§ PROBLEM STATEMENT: Start with the first line of the data and end with the line that holds "soap dispenser: present [566,823,618,976]"; write out each one exactly.

----- DATA PROVIDED

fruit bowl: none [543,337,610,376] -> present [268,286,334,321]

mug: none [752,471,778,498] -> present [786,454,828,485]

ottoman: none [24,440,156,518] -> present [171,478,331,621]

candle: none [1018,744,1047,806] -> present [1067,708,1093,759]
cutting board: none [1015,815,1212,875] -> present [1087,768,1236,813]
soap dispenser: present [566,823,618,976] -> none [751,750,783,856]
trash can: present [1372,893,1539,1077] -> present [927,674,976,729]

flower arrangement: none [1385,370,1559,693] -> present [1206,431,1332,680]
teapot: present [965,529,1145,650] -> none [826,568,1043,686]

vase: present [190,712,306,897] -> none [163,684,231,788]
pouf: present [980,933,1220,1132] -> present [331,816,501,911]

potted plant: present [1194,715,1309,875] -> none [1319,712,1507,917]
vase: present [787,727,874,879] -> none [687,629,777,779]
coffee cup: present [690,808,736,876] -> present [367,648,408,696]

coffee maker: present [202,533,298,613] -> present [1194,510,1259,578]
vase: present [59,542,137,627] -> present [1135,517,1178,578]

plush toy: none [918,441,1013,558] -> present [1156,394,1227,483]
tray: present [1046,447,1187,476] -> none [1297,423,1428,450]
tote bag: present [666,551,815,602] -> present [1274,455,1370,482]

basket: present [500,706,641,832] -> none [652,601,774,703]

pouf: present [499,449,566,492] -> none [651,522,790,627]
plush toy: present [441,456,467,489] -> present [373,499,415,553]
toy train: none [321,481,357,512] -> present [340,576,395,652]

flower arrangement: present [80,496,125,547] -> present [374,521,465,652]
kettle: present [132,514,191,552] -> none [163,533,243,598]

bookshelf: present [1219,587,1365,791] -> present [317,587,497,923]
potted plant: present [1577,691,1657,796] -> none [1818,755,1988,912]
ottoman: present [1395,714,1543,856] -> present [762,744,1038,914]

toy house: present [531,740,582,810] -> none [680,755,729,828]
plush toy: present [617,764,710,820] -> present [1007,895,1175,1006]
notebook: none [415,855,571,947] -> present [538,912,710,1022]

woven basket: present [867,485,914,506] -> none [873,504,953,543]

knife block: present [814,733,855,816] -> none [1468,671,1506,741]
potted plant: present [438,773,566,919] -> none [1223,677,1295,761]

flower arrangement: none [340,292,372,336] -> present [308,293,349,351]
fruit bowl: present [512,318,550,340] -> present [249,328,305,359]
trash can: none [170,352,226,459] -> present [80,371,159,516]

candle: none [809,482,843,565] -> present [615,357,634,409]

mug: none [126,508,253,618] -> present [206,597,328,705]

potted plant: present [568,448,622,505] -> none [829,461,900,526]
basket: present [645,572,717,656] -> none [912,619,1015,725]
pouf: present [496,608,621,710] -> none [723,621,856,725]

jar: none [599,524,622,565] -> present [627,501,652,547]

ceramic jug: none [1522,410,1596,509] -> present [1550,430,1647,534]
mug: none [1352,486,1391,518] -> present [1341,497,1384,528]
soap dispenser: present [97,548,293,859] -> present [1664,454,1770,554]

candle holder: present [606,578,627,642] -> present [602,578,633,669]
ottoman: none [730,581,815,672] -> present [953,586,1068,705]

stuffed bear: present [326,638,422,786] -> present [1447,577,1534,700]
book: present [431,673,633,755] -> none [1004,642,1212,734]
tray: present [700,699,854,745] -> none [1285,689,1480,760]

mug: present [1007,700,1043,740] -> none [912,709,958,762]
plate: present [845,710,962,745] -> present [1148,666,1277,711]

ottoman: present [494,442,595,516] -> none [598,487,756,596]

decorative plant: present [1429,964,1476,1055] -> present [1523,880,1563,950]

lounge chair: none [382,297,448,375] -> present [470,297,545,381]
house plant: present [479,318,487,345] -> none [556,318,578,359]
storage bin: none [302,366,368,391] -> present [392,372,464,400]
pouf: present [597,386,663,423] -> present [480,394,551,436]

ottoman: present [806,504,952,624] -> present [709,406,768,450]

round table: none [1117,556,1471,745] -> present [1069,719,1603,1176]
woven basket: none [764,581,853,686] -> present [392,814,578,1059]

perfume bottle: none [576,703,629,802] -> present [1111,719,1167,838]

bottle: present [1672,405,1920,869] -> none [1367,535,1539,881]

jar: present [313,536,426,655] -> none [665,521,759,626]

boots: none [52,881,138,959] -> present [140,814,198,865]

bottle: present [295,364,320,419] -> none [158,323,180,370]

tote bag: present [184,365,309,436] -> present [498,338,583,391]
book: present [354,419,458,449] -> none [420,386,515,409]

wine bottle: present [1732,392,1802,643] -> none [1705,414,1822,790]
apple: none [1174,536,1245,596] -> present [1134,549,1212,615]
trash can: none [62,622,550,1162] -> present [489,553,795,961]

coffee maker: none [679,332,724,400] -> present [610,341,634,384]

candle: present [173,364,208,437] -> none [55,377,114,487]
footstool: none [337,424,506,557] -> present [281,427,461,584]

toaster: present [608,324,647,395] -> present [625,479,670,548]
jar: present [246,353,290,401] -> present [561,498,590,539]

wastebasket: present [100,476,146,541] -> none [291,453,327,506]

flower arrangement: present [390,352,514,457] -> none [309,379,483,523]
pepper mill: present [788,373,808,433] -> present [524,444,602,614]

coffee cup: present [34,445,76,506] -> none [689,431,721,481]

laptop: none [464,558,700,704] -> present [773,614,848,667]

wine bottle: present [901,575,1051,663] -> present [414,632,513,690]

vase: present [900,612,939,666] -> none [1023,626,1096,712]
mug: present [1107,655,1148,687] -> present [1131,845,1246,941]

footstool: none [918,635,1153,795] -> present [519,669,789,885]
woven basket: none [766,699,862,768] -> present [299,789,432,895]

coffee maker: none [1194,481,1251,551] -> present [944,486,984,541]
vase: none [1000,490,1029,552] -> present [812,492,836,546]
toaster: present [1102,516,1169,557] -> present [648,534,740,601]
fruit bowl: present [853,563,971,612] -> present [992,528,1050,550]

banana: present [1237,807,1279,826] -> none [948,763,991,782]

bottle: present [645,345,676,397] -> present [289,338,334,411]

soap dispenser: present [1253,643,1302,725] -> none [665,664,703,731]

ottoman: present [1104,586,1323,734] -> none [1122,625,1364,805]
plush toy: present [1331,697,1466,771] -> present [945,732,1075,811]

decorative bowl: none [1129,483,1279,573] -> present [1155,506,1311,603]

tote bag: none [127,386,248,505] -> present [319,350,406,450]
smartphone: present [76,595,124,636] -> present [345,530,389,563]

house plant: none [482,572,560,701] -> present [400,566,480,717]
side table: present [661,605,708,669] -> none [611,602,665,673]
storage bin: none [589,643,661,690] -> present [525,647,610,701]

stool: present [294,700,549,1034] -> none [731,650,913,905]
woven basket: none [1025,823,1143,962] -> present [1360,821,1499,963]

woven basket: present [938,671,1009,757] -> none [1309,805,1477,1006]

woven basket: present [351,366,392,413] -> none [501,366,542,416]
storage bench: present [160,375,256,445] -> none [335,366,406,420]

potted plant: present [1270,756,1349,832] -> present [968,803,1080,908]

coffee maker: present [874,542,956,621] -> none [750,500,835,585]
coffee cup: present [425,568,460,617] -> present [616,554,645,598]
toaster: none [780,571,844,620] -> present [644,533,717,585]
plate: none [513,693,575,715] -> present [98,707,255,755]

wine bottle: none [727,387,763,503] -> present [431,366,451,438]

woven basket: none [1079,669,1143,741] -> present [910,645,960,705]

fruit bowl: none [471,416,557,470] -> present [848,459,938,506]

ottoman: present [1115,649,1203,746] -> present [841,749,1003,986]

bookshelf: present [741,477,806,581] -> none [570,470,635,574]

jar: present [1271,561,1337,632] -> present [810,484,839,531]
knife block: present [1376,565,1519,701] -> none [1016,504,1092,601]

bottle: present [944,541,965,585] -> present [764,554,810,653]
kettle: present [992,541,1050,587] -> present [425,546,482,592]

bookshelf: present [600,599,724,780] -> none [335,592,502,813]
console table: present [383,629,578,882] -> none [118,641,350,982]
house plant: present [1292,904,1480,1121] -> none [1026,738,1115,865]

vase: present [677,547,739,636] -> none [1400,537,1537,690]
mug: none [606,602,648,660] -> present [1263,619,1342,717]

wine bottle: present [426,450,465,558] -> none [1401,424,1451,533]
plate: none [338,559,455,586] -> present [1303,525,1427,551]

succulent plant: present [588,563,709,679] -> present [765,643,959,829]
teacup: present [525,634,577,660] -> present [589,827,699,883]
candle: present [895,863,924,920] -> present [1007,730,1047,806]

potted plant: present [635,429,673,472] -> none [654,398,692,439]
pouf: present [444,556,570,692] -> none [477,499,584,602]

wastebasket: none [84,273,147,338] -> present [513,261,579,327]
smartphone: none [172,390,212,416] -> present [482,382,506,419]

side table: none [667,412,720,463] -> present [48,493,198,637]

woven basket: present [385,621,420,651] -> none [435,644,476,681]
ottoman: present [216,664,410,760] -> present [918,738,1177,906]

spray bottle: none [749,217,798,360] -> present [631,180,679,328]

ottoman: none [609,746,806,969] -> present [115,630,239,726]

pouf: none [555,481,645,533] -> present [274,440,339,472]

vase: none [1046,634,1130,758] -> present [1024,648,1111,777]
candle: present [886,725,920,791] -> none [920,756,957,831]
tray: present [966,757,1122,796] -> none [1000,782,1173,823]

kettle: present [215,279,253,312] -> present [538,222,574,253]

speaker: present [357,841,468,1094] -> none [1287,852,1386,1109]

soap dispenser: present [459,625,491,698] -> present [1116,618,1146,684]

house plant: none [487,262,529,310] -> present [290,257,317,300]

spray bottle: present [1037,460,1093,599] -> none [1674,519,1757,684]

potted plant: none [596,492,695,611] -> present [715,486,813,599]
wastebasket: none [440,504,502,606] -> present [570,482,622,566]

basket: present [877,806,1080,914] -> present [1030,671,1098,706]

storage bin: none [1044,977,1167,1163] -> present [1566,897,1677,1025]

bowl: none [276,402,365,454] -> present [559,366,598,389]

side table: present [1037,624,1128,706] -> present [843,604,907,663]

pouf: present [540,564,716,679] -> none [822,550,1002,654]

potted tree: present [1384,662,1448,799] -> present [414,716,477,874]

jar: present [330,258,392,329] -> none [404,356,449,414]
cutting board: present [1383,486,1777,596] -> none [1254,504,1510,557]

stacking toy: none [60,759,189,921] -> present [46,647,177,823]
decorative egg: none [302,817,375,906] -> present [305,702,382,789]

----------

§ ANSWER BELOW:
fruit bowl: none [543,337,610,376] -> present [268,286,334,321]

mug: none [752,471,778,498] -> present [786,454,828,485]

ottoman: none [24,440,156,518] -> present [171,478,331,621]

candle: none [1018,744,1047,806] -> present [1067,708,1093,759]
cutting board: none [1015,815,1212,875] -> present [1087,768,1236,813]
soap dispenser: present [566,823,618,976] -> none [751,750,783,856]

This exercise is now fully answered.